With respect to the continued fighting in Lebanon, the Foreign Minister said “We are in the last stage of this operation. Of our own free will and initiative we declared a cease-fire. Even if there are elements which are not keeping this cease-fire we, for our part, are striving as much as possible to limit fire so as to bring about a swift and total end to military action.”

The army meanwhile has maintained almost complete silence on operations in Lebanon and the Israeli media must depend on foreign reports, especially Beirut radio for information. The Israel Editors Committee has protested the official blackout of information and accused the government of using the “fog of war” to keep the public in the dark as to what is happening in Lebanon.

Israeli newspapers have also complained that the army has withheld the extent of Israeli casualties in the Lebanese fighting. Their own estimate is that about 130 Israeli soldiers were killed as of yesterday. The official figure is 107. An army spokesman indicated that no further casualty lists will be published until the fighting ends.
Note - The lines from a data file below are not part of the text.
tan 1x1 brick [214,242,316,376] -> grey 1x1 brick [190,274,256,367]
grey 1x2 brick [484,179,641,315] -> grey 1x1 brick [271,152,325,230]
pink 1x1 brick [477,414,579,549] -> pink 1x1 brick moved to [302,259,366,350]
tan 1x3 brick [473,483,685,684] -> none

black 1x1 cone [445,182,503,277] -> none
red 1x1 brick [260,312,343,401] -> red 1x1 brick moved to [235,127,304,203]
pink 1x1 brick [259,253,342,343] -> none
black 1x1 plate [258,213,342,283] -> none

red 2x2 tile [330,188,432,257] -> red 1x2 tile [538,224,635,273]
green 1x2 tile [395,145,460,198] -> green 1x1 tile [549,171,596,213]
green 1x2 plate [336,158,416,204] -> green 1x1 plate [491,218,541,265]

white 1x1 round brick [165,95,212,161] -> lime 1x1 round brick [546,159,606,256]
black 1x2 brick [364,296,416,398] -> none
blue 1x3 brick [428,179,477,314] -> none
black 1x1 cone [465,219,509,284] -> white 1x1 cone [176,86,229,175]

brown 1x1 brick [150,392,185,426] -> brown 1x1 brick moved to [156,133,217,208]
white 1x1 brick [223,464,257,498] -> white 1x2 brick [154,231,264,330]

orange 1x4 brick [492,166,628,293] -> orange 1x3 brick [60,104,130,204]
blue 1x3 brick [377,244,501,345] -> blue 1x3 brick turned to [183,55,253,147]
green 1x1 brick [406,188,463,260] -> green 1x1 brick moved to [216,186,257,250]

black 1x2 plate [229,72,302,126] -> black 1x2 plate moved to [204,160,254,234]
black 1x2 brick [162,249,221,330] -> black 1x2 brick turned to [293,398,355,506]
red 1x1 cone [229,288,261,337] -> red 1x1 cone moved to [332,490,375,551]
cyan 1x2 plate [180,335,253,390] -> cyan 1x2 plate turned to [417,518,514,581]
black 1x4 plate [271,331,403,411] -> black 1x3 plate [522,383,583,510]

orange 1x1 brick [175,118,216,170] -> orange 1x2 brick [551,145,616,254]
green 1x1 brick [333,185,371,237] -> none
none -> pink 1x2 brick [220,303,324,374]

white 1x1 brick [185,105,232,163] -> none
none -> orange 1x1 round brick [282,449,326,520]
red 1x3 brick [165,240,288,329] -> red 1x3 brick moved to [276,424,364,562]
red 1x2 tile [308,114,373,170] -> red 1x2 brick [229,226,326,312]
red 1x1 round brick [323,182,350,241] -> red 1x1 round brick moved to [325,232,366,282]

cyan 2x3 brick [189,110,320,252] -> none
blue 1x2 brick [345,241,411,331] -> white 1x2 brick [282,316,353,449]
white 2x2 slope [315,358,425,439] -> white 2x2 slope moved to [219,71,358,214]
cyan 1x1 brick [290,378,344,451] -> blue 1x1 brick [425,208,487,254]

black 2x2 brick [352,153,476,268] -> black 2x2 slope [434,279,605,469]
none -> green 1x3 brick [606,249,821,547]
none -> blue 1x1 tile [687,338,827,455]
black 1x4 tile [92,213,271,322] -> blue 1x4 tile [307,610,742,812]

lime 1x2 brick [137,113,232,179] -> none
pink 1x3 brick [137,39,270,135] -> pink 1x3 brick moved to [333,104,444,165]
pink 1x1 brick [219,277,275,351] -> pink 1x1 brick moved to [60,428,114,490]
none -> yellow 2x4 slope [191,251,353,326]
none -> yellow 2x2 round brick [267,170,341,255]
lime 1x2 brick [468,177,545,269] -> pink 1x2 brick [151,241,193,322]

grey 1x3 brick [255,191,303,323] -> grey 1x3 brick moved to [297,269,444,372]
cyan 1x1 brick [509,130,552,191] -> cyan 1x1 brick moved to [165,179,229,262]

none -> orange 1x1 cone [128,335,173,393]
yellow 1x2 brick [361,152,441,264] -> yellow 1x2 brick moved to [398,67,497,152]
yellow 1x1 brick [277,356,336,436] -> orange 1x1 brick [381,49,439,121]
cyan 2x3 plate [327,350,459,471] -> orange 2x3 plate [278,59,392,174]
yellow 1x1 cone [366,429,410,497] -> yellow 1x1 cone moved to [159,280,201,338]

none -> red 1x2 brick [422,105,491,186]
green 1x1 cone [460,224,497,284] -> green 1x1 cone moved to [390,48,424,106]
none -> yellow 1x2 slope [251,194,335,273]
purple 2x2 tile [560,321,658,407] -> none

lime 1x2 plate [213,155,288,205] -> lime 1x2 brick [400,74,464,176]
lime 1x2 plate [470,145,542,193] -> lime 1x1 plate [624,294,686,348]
Sharon said in a radio interview today that Israeli forces seized the Beirut airport and other positions it now holds in order to bar the escape of PLO forces from Beirut and prevent Syrian re-enforcements from reaching them. He said that although the main Beirut-Damascus highway is blocked, U.S. special envoy Philip Habib would have no trouble shuttling between the two cities on his peace-making mission. “We are blocking the road to military supplies but not to friendly civilian movement,” Sharon said.

He confirmed that he had visited the Beirut suburbs last night to meet with local Lebanese commanders and police and the Mayor of Ba’abda village which Israeli forces had captured earlier in the day. He said he had asked the Lebanese officers to put part of their headquarters at the disposal of Israeli troops. Sharon said that while PLO headquarters have been destroyed, PLO commanders might have escaped and could still operate. But the PLO is completely shut off from the world and can no longer control “international terrorism” Sharon said.


Israel Radio quoted a senior officer in charge of operations in the Beirut suburbs as saying that “the fighting has, in effect, ended. It’s now up to the politicians.”

Life was reported to be returning to near normal in Sidon, where some 100,000 residents remain with another 100,000 expected to return within the coming days. The military governor of the town said it was hoped to restore electricity within two weeks. Food and water was being supplied to the residents from PLO and guerrilla stocks found in the town.

In the central sector, also, shops were beginning to reopen and farmers were again bringing vegetables and produce to local markets.